Cube ends with a man passing through a doorway into the blinding light on the other side – a metaphor for what Natali invites us to do, or at least for what he teases us with. We see the same image early on in Cypher, Natali's terrific, somewhat more conventional second feature. Cypher, a paranoid techno-thriller very much indebted to Philip K. Dick, gives us brainwashing, corporate espionage, and a none-too-subtle meditation on the nature of identity; sort of a blend of Total Recall, The Matrix, and Duplicity. What's interesting is the way Natali and screenwriter Brian King repeatedly strip away layers of reality to reveal something more expansive and sinister underneath. Each time you think the conspiracy at the core of the film can't get any bigger or more macabre, it does. The ending seems upbeat and pat, but that subtly disquieting final shot seems to suggest that there are still more layers left to peel back.
Natali followed Cypher with Nothing, a conceptual comedy starring Cube's David Hewlett and Andrew Miller as two dysfunctional pals who literally wish the world away, finding themselves alone in the middle of an infinite white expanse. Nothing eventually grows a bit wearisome and shrill – it's certainly Natali's weakest movie – but it says something about a director when his "lighthearted departure" involves fundamental changes to the fabric of reality. He's a filmmaker determined to ask the biggest "what if" questions he can get his hands on.

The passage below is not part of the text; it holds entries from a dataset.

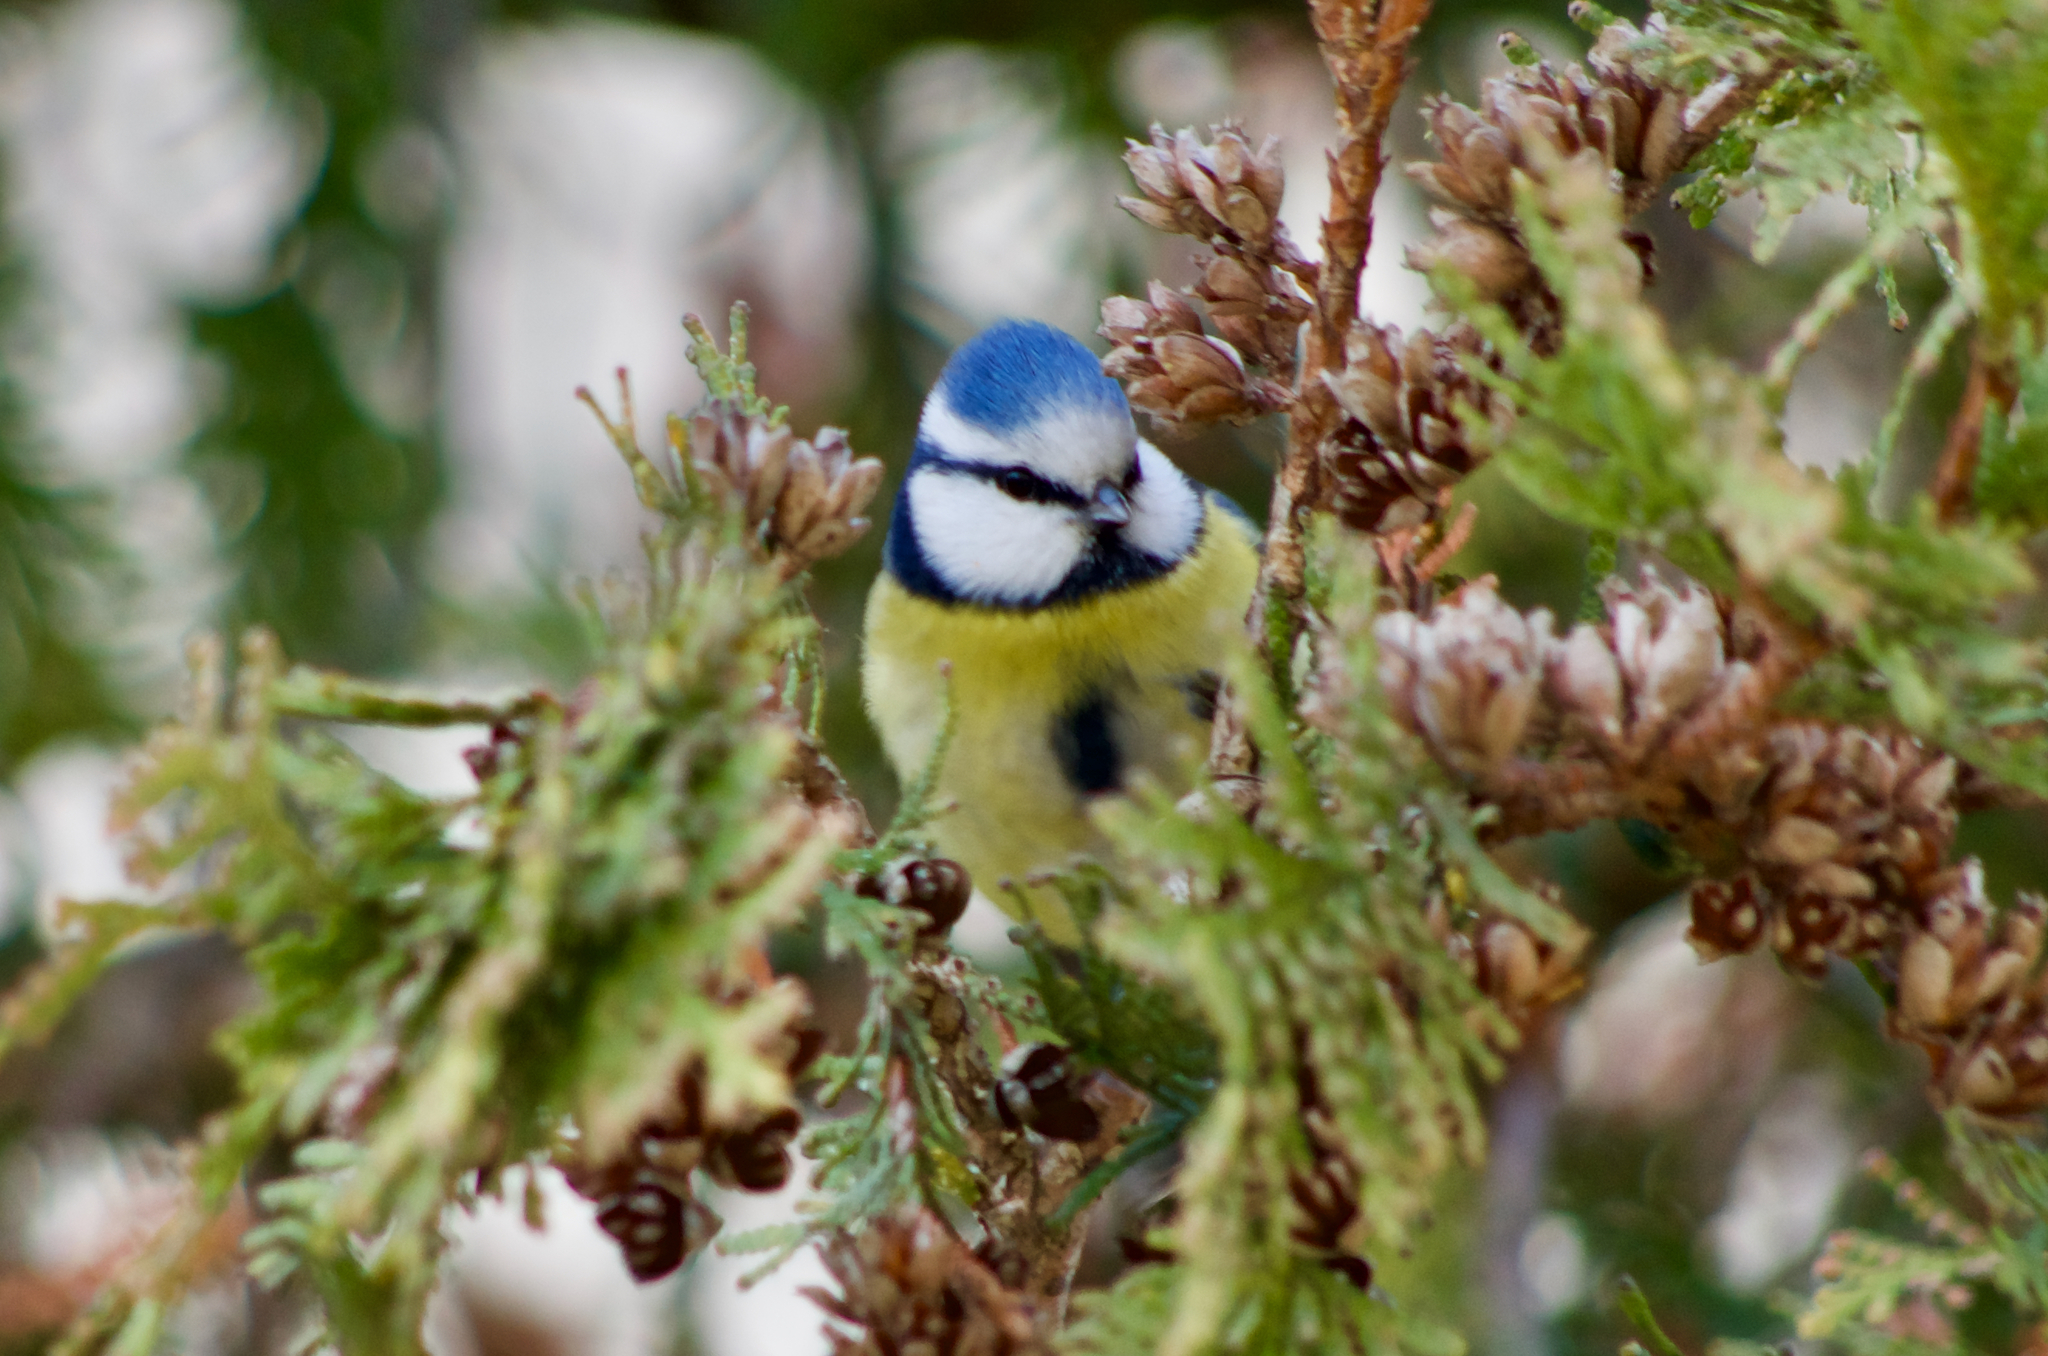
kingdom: Animalia
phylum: Chordata
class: Aves
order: Passeriformes
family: Paridae
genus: Cyanistes
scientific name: Cyanistes caeruleus
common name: Eurasian blue tit
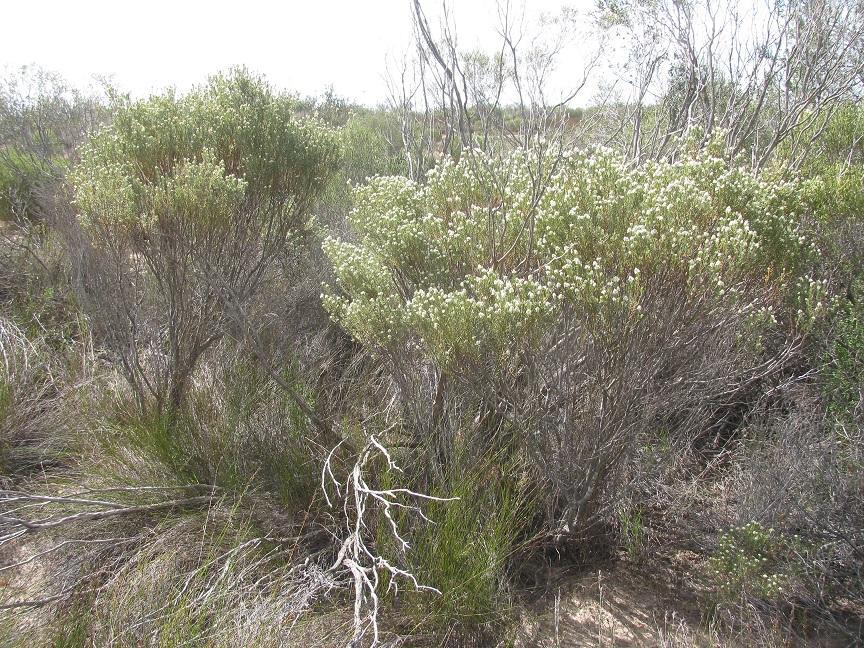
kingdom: Plantae
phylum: Tracheophyta
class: Magnoliopsida
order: Rosales
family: Rhamnaceae
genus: Phylica
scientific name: Phylica rigidifolia
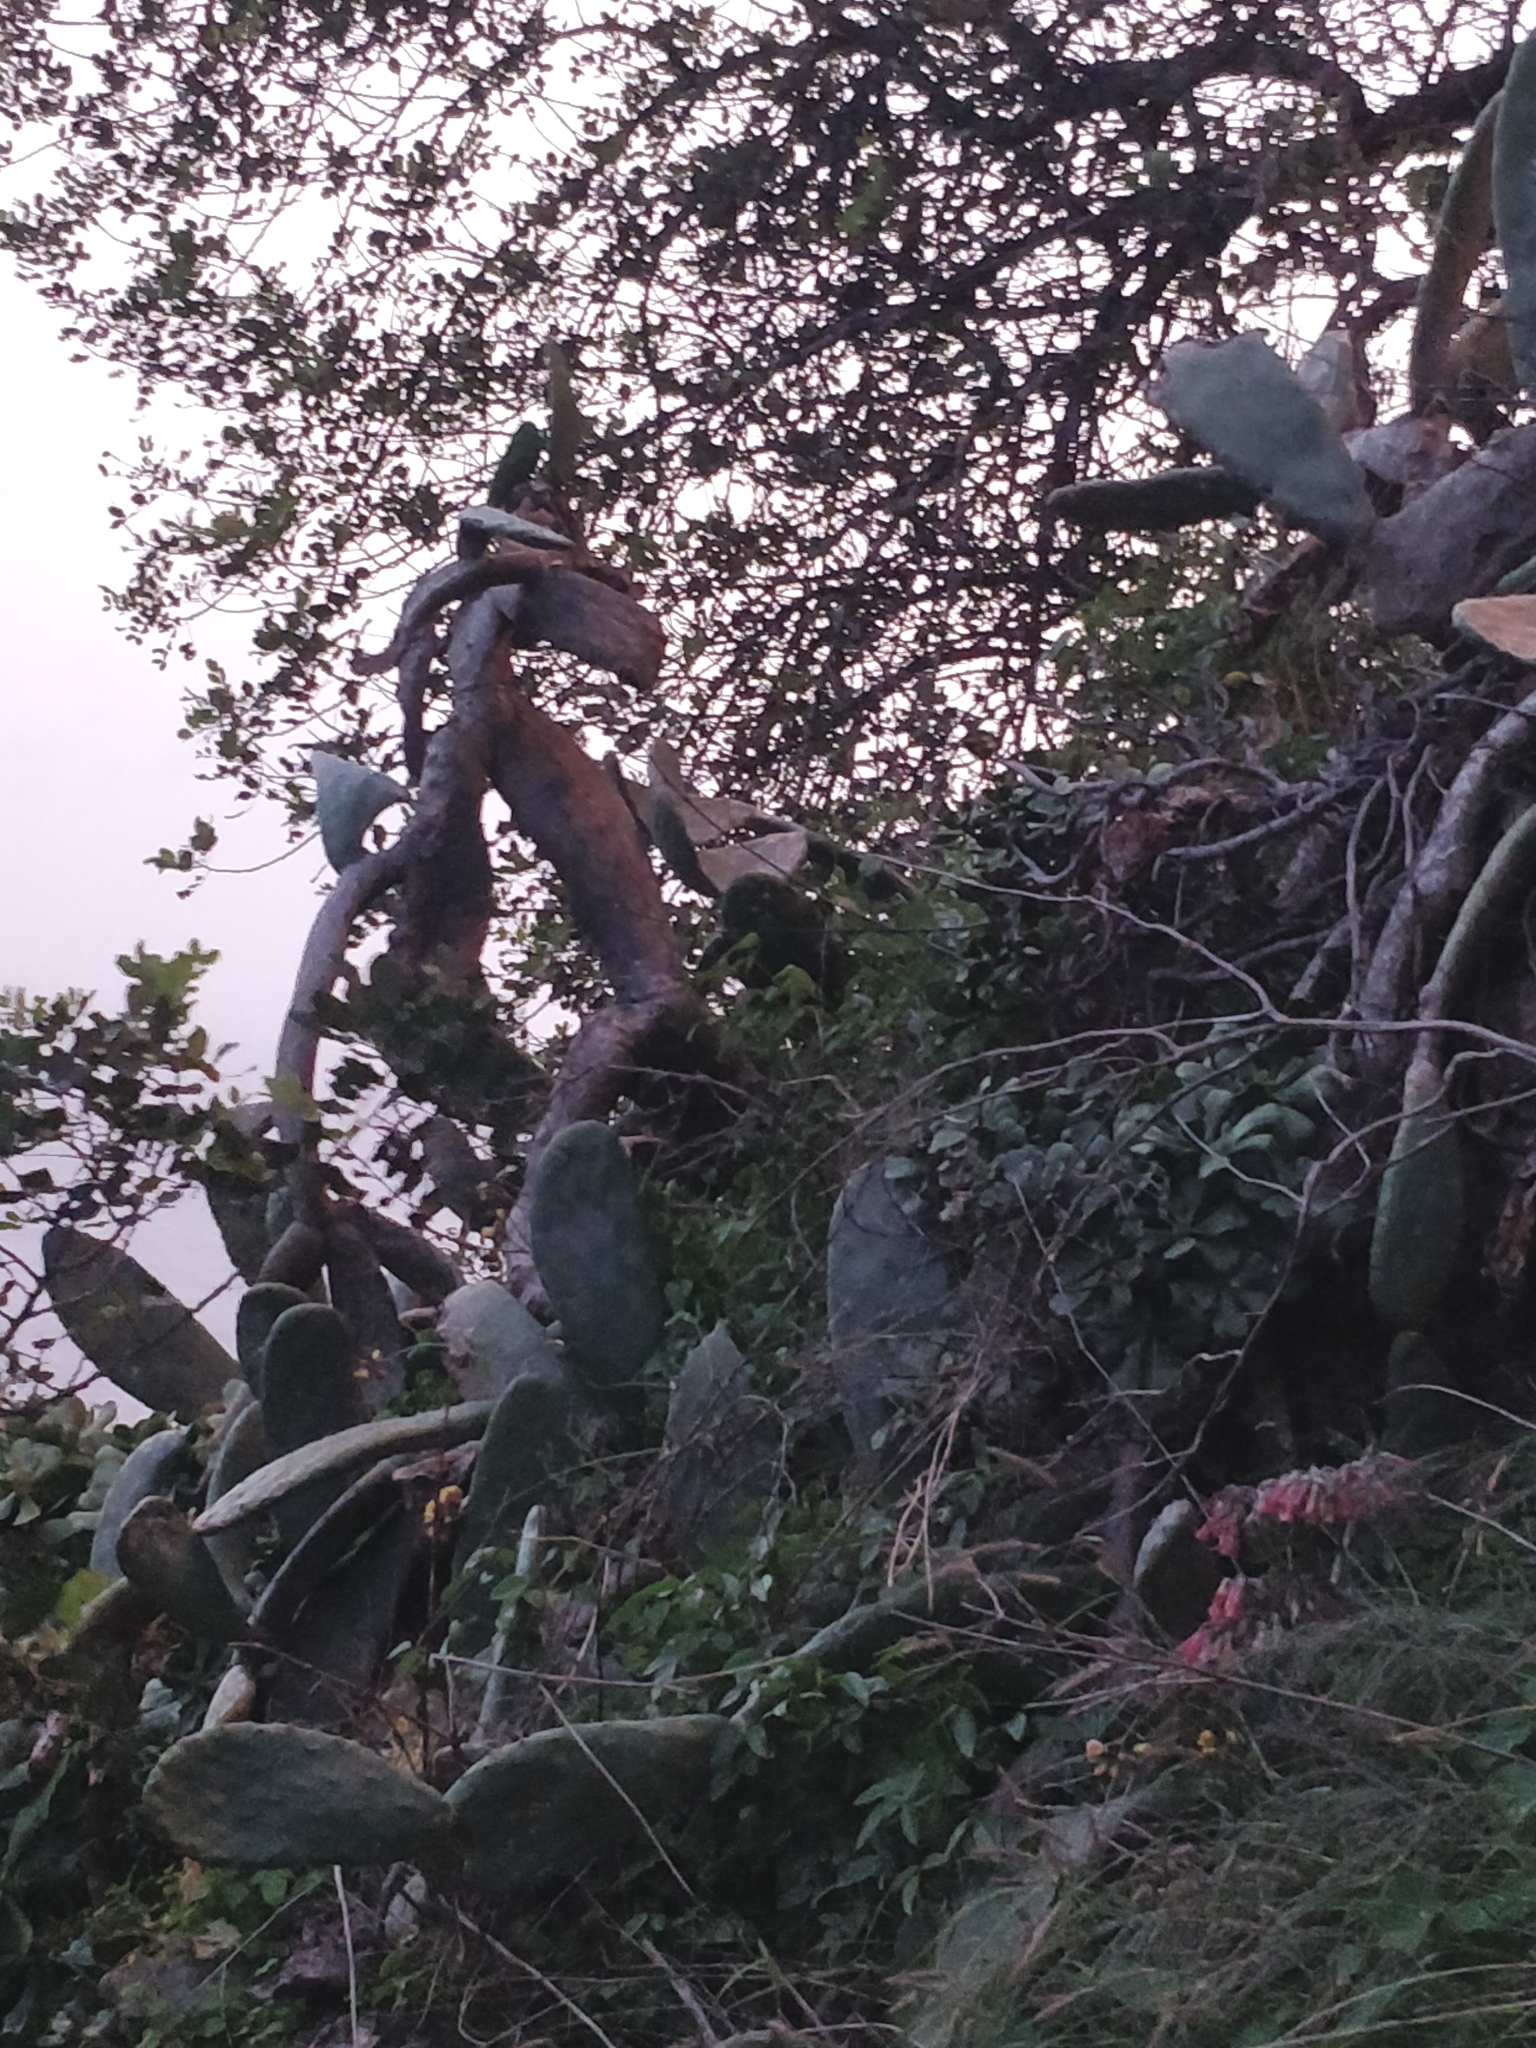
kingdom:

Which brings us back to Splice, seven years later. Like Cube, it combines engaging genre film details with the grandest imaginable context. There's an undeniable creature feature appeal to the movie, but it's the existential mystery of Dren – her disquieting beauty and fundamental alienness, both beautifully conveyed by Natali's effects team and French actress Delphine Chaneac – that sent chills down my spine. She is not a zombie, or a vampire, or a giant squid, or anything else comfortingly familiar. Instead she's the unknown result of a sinister experiment: a complete and hugely important mystery. The movie and its characters are fascinated with her – distressingly rare in science-fiction, where anything new and interesting usually ends up being used as a weapon instead of the subject of genuine curiosity – and so are we.
The fact that Natali is able to bring that fascination to the screen – on a big budget, in a mainstream film – is the reason that he is one of the most talented and promising filmmakers currently working.